Recording in this thread: I noticed a new blog on HealthRising which describes one of these switch offs - although in this case not totally instantaneous, occurring on a rebound from a (risky) immune modulator (a JAK1 inhibitor). The person had ME/CFS for 18 years, to severe levels, on a background of EDS. They appear to have a strong family history too.
After two months of complete misery without any sign of improvement, a CBC showed my white blood cell count had dropped to dangerously low levels, leading me to discontinue the medication. To my surprise, the follow-up cytokine panel showed that most of my elevated cytokines had returned to normal levels – the first time I had witnessed such a change in four years of tracking. Even so, I didn’t feel any better.
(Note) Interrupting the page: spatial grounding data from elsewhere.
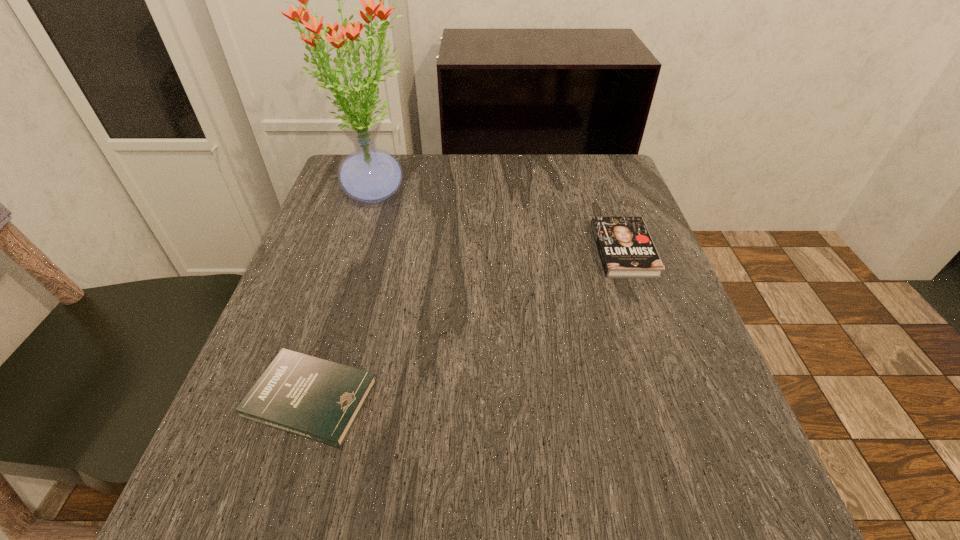
Locate an element on the screen. the farthest object is located at coordinates (369, 174).

In order to click on the tallest object in this screenshot , I will do `click(369, 174)`.

I want to click on the rightmost object, so click(x=626, y=250).

This screenshot has width=960, height=540. I want to click on the second nearest object, so click(626, 250).

Identify the location of the nearer book. (317, 399).

Find the location of a particular element. This screenshot has height=540, width=960. the left book is located at coordinates (317, 399).

Find the location of a particular element. This screenshot has height=540, width=960. vacant space situated on the right of the farthest object is located at coordinates (559, 191).

Locate an element on the screen. This screenshot has width=960, height=540. free location located 0.330m on the left of the farther book is located at coordinates (440, 250).

Find the location of a particular element. The height and width of the screenshot is (540, 960). free spot located on the back of the left book is located at coordinates (355, 256).

Image resolution: width=960 pixels, height=540 pixels. In order to click on object at the far edge in this screenshot , I will do point(369,174).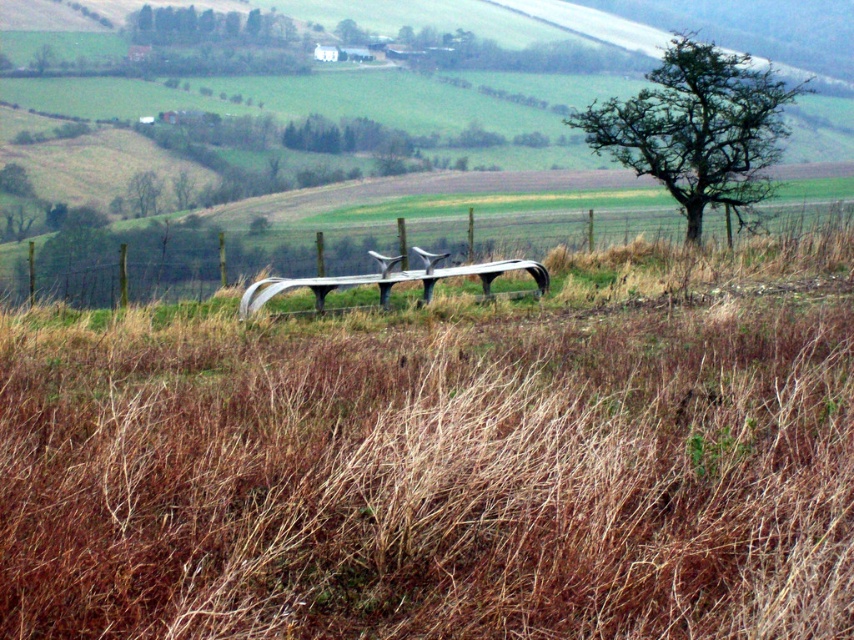
You are standing at the point marked as point (610, 280) and want to walk towards the point marked as point (151, 200). Considering the scene described, will you be moving towards the foreground or the background?

You will be moving towards the background because point (610, 280) is closer to the camera than point (151, 200), so moving from the closer point to the farther one means heading towards the background.

Based on the scene description, where is the green leafy tree at upper right located in terms of its 2D coordinates?

The green leafy tree at upper right is located at the 2D coordinates of point (697, 129).

You are standing in the rural landscape and want to walk from the curved bench to the metal wire fence at center. Which direction should you head relative to the green leafy tree at center?

You should head to the right of the green leafy tree at center because the metal wire fence at center is located to the right of it.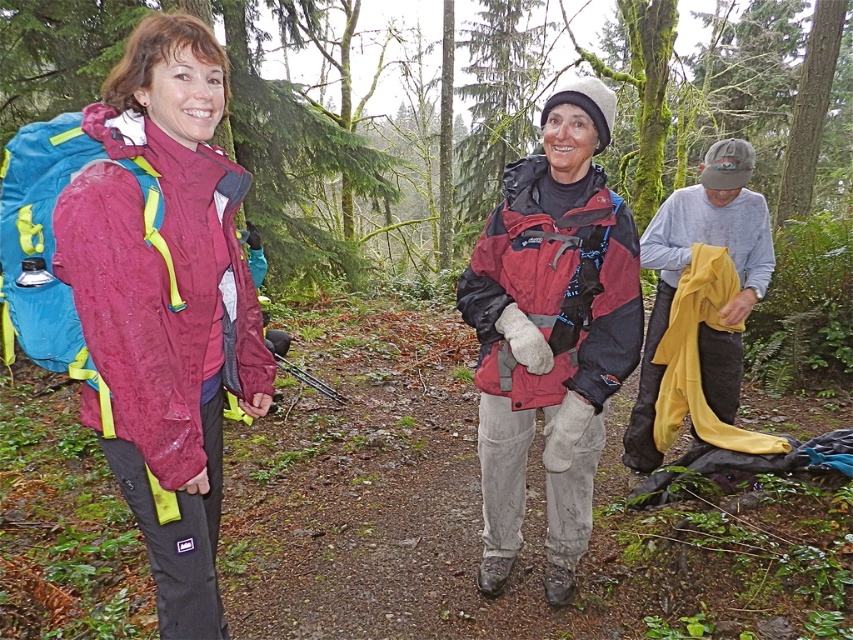
Based on the photo, does wet matte jacket at left lie behind yellow fabric at right?

No, it is in front of yellow fabric at right.

Which is more to the left, wet matte jacket at left or yellow fabric at right?

From the viewer's perspective, wet matte jacket at left appears more on the left side.

Is point (177, 26) less distant than point (685, 243)?

Yes, point (177, 26) is closer to viewer.

Locate an element on the screen. wet matte jacket at left is located at coordinates (166, 301).

Between reddish-brown waterproof jacket at center and yellow fabric at right, which one appears on the left side from the viewer's perspective?

reddish-brown waterproof jacket at center is more to the left.

Which of these two, reddish-brown waterproof jacket at center or yellow fabric at right, stands shorter?

With less height is yellow fabric at right.

Which is behind, point (492, 486) or point (637, 401)?

Point (637, 401)

I want to click on reddish-brown waterproof jacket at center, so click(550, 332).

Consider the image. Is wet matte jacket at left bigger than reddish-brown waterproof jacket at center?

No, wet matte jacket at left is not bigger than reddish-brown waterproof jacket at center.

Who is more distant from viewer, (96, 308) or (496, 385)?

Positioned behind is point (496, 385).

Between point (140, 483) and point (527, 304), which one is positioned behind?

Positioned behind is point (527, 304).

You are a GUI agent. You are given a task and a screenshot of the screen. Output one action in this format:
    pyautogui.click(x=<x>, y=<y>)
    Task: Click on the wet matte jacket at left
    The image size is (853, 640).
    Given the screenshot: What is the action you would take?
    (x=166, y=301)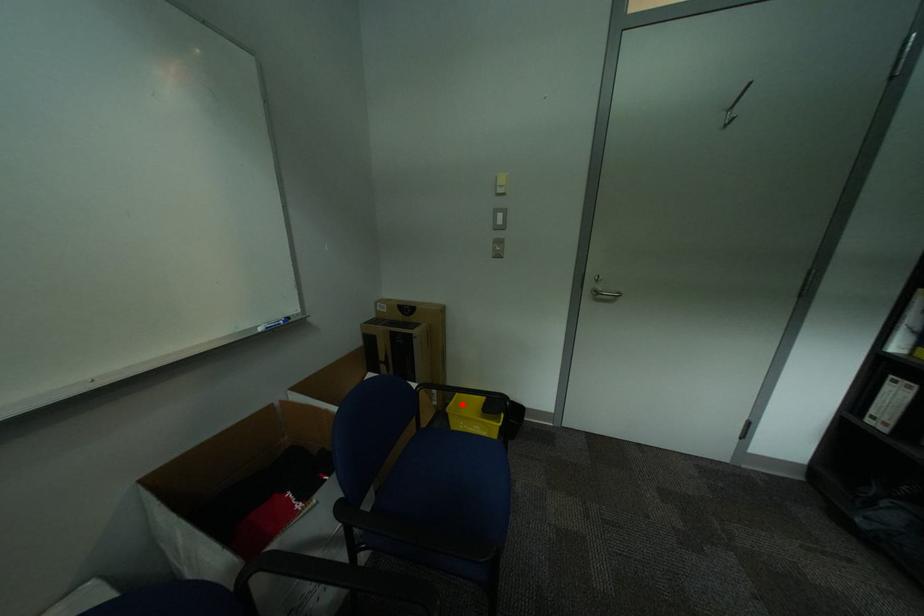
A few weeks after I stopped taking Rinvoq, once my body had time to recover from the side effects and my white blood cell levels returned to normal, I felt an undeniable shift, the crushing weight of ME was lifted. The switch that had been flipped in January 2006 that sent my body to the depths of hell was flipped back in March 2024. I was alive again; it felt like a miracle. The most debilitating of my symptoms – PEM/PENE, POTS/dysautonomia, profound weakness, and paralyzing exhaustion – disappeared.
For the first time in over 18 years, they were just gone, and eight months later they have not returned. Recent panels show my cytokine levels have continued to normalize many months after stopping Rinvoq, suggesting long-term benefits from the treatment. My body had a cytokine storm raging for years and a JAK1 inhibitor ended it when nothing else could. It fixed something. I am in remission. Rinvoq made my body work the way it worked before I got sick, which is to say I still have significant connective tissue disease symptoms (EDS) that I’ve had lifelong, but the ME is gone. This is important to differentiate because ME and CTDs are sometimes seen as one and the same.